# PROBLEM STATEMENT
Please list every car model named in the driving text below.

# PAGE TEXT
# # #
Thursday, August 15th, 2013
Daily Archive
Daily Archive
I have discovered- almost accidentally- several markers that are good indicators of the type of driver you will encounter on the road.
See, I have driven well over a million miles in my lifetime and I will probably double that before I’m through.
James May in season 18 of Top Gear talks about how much more fun it is to drive a small car because it is far easier to reach the limits of it’s performance- and in a lot of respects, he’s correct. An old Beetle is a blast because you can throw it into a corner, and because you can’t do so at a breakneck speed, you do so with the near certainty that you will survive it. Skinny tires and a high body and a bolt-upright seating position mean there is only so much you can do.
This is why the Fiat 500 is becoming very popular, why the Smart car is so well received, why people like Elements. they are basically fun to drive, because you run out of performance before you can harm yourself too much.
# # #
# AVAILABLE DATA
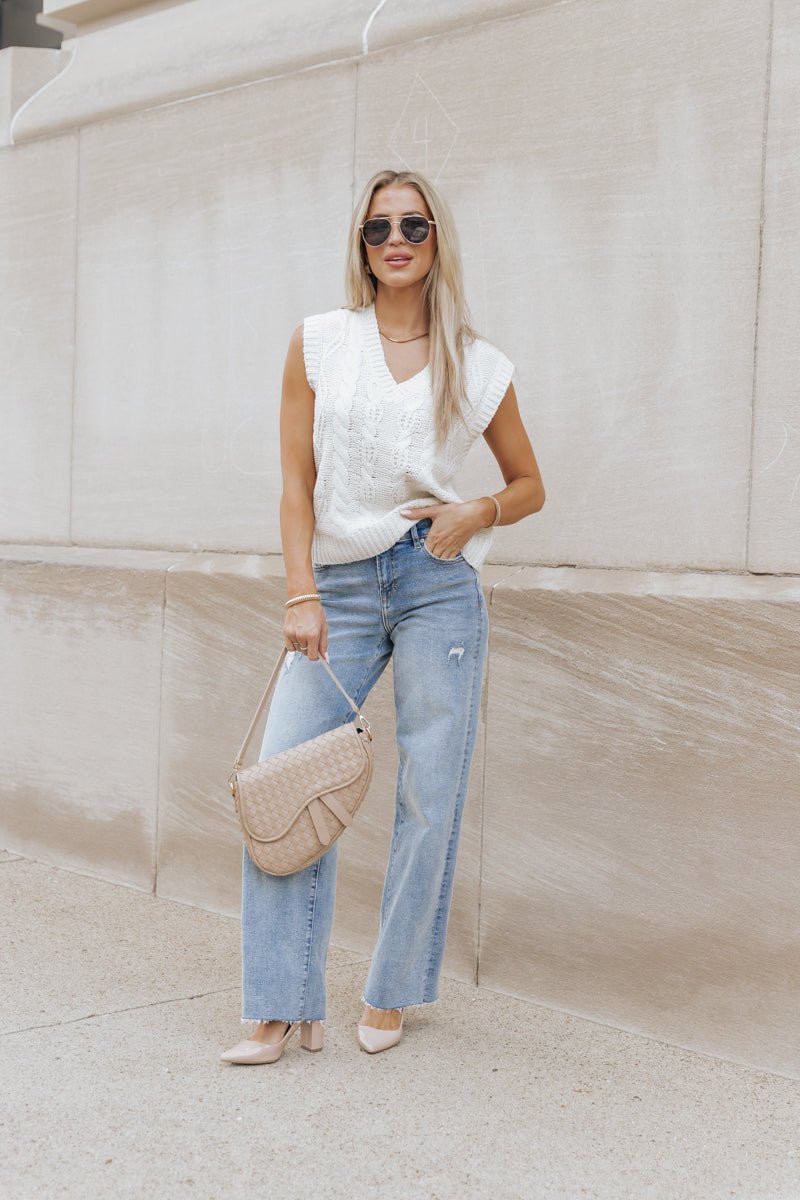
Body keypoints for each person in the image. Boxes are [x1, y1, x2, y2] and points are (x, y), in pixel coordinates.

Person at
# # #
# ANSWER FOR THE TASK
Beetle, Fiat 500, Smart car, Elements